Letzte Aktualisierung: 10. Dezember 2012

Pressemitteilung

vbw macht sich bei Donaufahrt der Staatsregierung für Ausbau stark / Brossardt: „C 2.80 bietet größten wirtschaftlichen und ökologischen Nutzen“

10.12.2012 - München

(München, 10.12.2012). Während der heutigen Donaufahrt von Bayerns Ministerpräsident Seehofer hat sich Bertram Brossardt, Hauptgeschäftsführer der Vereinigung der Bayerischen Wirtschaft e. V., für den Donauausbau ausgesprochen: „Es geht um die Schaffung einer transeuropäischen Wasserstraße von fast 3.500 Kilometern. Die Unternehmen haben im Vertrauen auf den Donauausbau Standortentscheidungen getroffen. Mehr als 10.000 Arbeitsplätze sind so entstanden. Sie brauchen jetzt Klarheit darüber, welche Infrastruktur mittelfristig zur Verfügung stehen wird. Davon hängt nicht weniger ab als die Sicherung oder der Verlust bestehender Arbeitsplätze und ob sich neue Unternehmen im Donauraum ansiedeln. Bayern muss noch mehr zu einer Drehscheibe des Außenhandels zwischen Österreich und den südosteuropäischen Ländern werden“, so Brossardt.

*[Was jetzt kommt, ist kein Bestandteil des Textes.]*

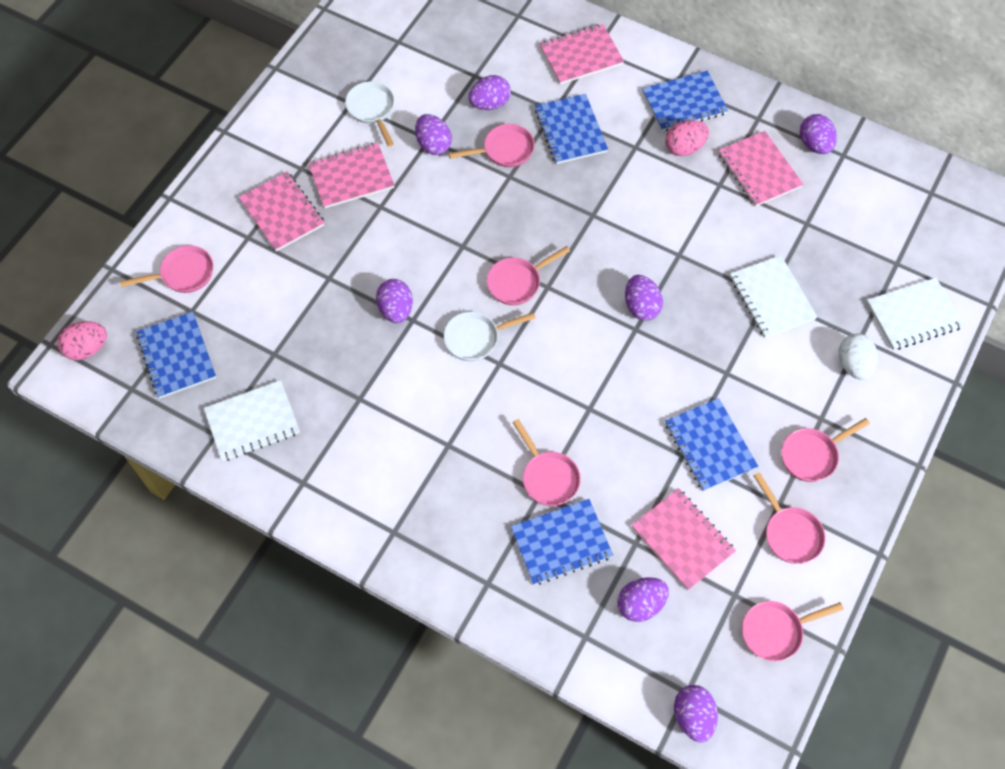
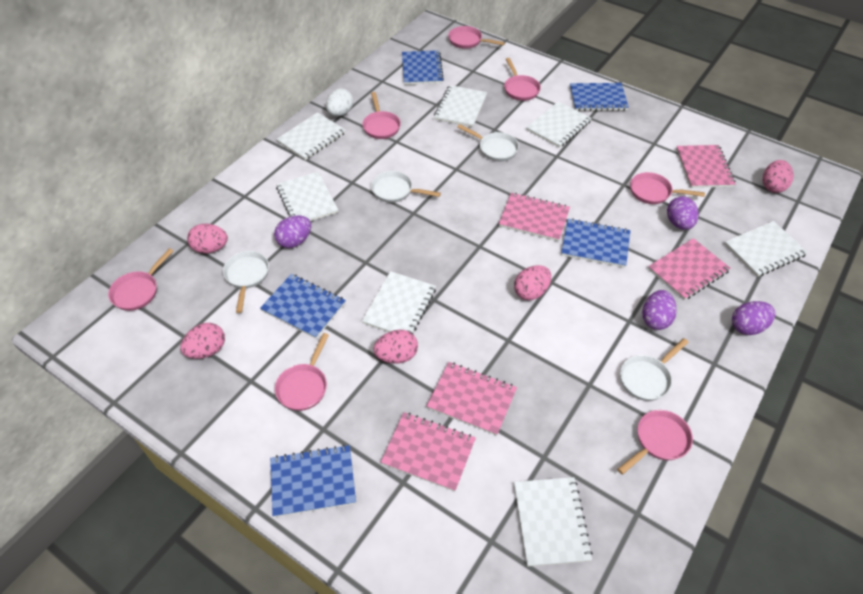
pink egg: 2 -> 5
purple egg: 7 -> 4
white notebook: 3 -> 7
white pan: 2 -> 4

Brossardt zufolge steuert Bayern, insbesondere der Großraum Niederbayern, auf einen Verkehrskollaps zu. Für das Schienennetz zwischen Regensburg und Passau ist nach der Schienenwegplanung des Bundes bis 2025 mit einer Überlastung von über 111 Prozent zu rechnen. „Es gibt keine Verlagerungspotenziale von der Straße auf die Schiene mehr. Die ausgebaute Donau ist daher der Verkehrsweg der Zukunft. Doch auch hier wird mit einem Zuwachs von 20 Prozent bis 2025 gerechnet. Damit wären die Kapazitäten nach Ausbauvariante A bereits ausgelastet. Die Variante C 2.80 hingegen erreicht eine Schiffbarkeit von 300 Tagen – 135 Tage mehr als heute. Sie lässt voraussichtlich 13 bis 15 Millionen Tonnen pro Jahr an Transportkapazität. Laut Sensitivitätsanalyse gemäß des Verkehrsgutachtens der sogenannten EU-Studie können Transportmengen von rund 250.000 Lkw-Ladungen von Straße und Schiene auf das Schiff verlagert werden“, betont Brossardt.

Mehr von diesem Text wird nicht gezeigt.